I want to dye the yellow side of the yuxin squan black and i'm not sure how to do it while keeping the feel of the plastic the same. I have considered rit dye.


----------



## The_VortexCuber (Sep 17, 2019)

i donqt know much about dying but you could take apart the puzzle and take the caps off and dye it like that then put it together just clean it with mr clean or goo gone after


----------



## PapaSmurf (Sep 17, 2019)

What people do is buy a stickered one then replace the pieces. That's definitely the easy way.


----------



## PugCuber (Sep 17, 2019)

PapaSmurf said:


> What people do is buy a stickered one then replace the pieces. That's definitely the easy way.


I don’t believe stickered YLM Squans are out yet.



Asuro said:


> I want to dye the yellow side of the yuxin squan black and i'm not sure how to do it while keeping the feel of the plastic the same. I have considered rit dye.
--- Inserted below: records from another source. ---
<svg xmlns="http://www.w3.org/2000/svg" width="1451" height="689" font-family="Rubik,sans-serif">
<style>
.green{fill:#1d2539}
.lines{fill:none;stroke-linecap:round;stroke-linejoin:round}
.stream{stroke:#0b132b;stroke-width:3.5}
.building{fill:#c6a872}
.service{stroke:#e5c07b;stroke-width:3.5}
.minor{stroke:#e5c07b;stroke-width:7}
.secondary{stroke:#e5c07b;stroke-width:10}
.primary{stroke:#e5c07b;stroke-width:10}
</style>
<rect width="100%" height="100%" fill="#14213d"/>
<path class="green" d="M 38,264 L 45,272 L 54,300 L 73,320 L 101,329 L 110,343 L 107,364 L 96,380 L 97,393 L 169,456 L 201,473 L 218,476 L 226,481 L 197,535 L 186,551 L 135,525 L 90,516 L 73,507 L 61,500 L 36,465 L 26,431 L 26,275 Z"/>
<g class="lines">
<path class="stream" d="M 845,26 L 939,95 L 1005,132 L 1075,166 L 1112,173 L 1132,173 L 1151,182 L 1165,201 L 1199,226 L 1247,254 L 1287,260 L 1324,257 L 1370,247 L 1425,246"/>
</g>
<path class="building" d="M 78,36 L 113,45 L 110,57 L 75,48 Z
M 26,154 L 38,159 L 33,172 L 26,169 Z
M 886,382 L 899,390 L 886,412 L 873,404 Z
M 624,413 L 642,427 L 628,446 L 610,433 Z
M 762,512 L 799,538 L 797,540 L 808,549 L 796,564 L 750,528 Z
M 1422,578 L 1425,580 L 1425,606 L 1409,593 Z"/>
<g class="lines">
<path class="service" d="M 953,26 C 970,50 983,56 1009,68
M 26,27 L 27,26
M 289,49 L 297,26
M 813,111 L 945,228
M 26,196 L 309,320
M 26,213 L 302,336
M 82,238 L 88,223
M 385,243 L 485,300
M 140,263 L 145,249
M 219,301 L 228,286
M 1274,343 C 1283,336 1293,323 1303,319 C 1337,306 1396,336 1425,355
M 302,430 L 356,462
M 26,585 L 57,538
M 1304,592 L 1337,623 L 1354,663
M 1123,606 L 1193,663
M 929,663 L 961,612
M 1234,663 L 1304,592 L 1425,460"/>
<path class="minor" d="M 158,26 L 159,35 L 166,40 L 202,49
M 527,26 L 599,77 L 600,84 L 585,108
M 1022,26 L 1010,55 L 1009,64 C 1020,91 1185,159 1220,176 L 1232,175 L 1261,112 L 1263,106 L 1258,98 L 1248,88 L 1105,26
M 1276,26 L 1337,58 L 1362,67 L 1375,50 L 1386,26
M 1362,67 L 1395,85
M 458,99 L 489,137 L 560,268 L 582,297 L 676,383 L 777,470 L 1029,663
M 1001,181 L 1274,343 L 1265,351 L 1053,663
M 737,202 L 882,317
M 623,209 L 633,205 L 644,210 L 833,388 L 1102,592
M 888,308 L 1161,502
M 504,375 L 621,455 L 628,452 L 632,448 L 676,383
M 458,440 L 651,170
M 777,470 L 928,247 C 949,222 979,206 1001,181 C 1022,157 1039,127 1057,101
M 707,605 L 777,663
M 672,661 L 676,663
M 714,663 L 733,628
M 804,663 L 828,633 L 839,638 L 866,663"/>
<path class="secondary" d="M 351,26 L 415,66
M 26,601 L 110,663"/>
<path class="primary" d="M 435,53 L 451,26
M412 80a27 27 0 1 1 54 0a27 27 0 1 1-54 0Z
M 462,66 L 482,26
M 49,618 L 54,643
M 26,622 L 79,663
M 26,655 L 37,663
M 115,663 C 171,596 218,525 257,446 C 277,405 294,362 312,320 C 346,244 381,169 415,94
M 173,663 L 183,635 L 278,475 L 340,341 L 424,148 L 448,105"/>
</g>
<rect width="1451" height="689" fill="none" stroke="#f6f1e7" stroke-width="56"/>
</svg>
You can actually buy Stickerless Black YLM Squans in TheCubicle now.


----------



## Skittleskp (Sep 18, 2019)

buy it here: https://www.thecubicle.com/collecti...ittle-magic-square-1-m?variant=20209045307465 
with the old one you should do this mod to make it a good main becuase if you mess up it's not on your main anymore


----------



## tx789 (Sep 18, 2019)

You can buy a YLM with a black face instead of yellow.


----------



## Underwatercuber (Sep 18, 2019)

Rit dye has worked well for me in the past on white plastic, for colored you may have to try the dyeing process out a few times before you get a good black


----------



## DerpBoiMoon (Feb 12, 2020)

why do people preper black over yellow?


----------



## Asuro (Feb 12, 2020)

DerpBoiMoon said:


> why do people preper black over yellow?


better contrast in low light


----------